So the Blue Jays traded out-of-options reliever Brad Lincoln for catcher Erik Kratz and minor league pitcher Rob Rasmussen. Good for them. They needed to clear some of the logjam in the bullpen and at least they got something tangible for Lincoln.

 

Look, I like Lincoln a fair bit. He throws with decent velocity and I love his hard curveball . . . when he throws strikes. He walked 22 in 31 2/3 innings last year and struck out 25 showing that he’s really struggling to get the ball over the plate when it counts. His 3.98 ERA looks nice but because of the walks, Lincoln really got away with a lot last season, outperforming his 5.48 FIP and 5.91 xFIP for a -0.3 fWAR (-0.1 if you use rWAR). So basically, Lincoln was an extra arm and he’s a guy that I had 10th on my depth chart for the bullpen. The likelihood of the Jays trading enough arms ahead of him just wasn’t there so I’m glad they gaveĀ  him a chance to play somewhere else and also got something back instead of just losing him on waivers at the end of Spring Training.

 

What did the Jays get back? A couple of nice pieces when we take a good look at them. Sure, Erik Kratz is not going to be a starter but the 2002 Blue Jays draftee is back in the organization as a catcher with a solid resume as a backup over the past two years. He’s got the reputation as a good defender with a good arm. Kratz has some pop (18 HRs in 417 plate appearances in the majors) and, while he’s no Kevin Youkilis at the plate, definitely takes more walks than J.P. Arencibia.

 

We’ve even heard that Kratz has experience catching the knuckleball which means that he’s going to give Josh Thole a run for his money to be R.A. Dickey‘s personal catcher next year.
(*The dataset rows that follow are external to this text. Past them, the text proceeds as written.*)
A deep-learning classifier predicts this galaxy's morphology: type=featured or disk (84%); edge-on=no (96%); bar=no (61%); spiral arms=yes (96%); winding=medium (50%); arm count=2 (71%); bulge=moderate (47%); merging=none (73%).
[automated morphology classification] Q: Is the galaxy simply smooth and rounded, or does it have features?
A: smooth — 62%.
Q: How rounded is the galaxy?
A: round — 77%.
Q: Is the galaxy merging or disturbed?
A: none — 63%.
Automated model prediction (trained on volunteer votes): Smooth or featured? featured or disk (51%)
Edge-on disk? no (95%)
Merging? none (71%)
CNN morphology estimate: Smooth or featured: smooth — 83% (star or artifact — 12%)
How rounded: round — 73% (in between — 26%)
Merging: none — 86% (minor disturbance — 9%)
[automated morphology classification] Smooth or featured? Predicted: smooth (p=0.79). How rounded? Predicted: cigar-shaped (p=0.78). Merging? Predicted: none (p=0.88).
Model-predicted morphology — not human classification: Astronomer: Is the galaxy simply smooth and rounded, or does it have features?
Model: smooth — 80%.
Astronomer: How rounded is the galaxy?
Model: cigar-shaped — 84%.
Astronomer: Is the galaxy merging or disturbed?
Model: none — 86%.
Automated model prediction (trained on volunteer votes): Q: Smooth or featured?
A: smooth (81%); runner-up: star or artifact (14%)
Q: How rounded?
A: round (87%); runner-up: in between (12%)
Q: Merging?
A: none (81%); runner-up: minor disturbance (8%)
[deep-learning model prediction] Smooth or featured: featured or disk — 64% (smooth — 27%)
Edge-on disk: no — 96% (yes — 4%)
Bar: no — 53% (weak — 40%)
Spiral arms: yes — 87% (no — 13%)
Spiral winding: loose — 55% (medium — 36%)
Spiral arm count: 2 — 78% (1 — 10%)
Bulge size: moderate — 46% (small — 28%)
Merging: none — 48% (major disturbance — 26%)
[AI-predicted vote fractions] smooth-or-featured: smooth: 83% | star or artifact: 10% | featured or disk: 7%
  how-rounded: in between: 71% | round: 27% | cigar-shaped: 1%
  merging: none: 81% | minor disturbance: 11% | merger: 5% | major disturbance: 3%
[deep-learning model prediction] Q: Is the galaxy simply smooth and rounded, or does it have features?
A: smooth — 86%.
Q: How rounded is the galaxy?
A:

The loser’s prize? A five-month sentence in Purgatory, a.k.a. Buffalo. Alex Anthopoulos, speaking to the media on Wednesday, also intimated that the Kratz acquisition might push A.J. Jimenez back down to Double-A to start 2014 giving him some more development time.

 

Moving away from the catching situation — I’ll deal with each organizational depth at each position before the 2014 season starts — the other part of the deal is intriguing. Rob Rasmussen is a short (listed at 5’9″), left-handed starting pitcher who has had very solid numbers throughout his minor league career. Toronto is also his fifth different organization in his four-year professional career.

 

Rasmussen will inevitably be compared to Marcus Stroman, mainly because of their statures but they really are very dissimilar pitchers. Rasmussen gets the ball into the low-90s and has a solid changeup, slider and, from the reports I’ve read, a good curveball. Some think that he can remain a starter and eat some innings while others think that he’ll end up in the pen.

 

Rasmussen had a very good season in Double-A but got hammered when he was promoted to Triple-A Albuquerque which resulted in a demotion back to Chattanooga. I choose not to read too much into the shelling in Triple-A. The PCL does strange things to a pitcher’s numbers and New Mexico is prime hunting grounds. With the hot, thin desert air, the ball flies out of PCL parks and his few decent starts came in better pitching environments like Iowa, Nashville and Memphis.

 

Rasmussen adds another depth piece to the Blue Jays minor leagues and will create some competition for spots in the Buffalo rotation. With the likelihood that only two of Happ, Redmond, Nolin, Drabek, Hutchison, Stroman and Jenkins have spots in the Blue Jays rotation (provided Esmil Rogers is in the bullpen and the Blue Jays don’t add any more starters), you’re going to have a Triple A rotation of four to five of those guys plus Deck McGuire and maybe Marcus Walden, I can see Rasmussen back in Double-A New Hampshire for a while.

 

Although he’s going to be 25 next season, the upside on Rasmussen is that he still has all of his options whereas Lincoln had none. In my eyes, this was a very good trade regardless of whether Kratz and/or Rasmussen make the majors next year. The Jays had a guy who was probably not going to make the club out of Spring Training and would have been lost on waivers. They got a couple of decent pieces that can be stashed in the minors and helped give Lincoln an opportunity to make the bigs somewhere else.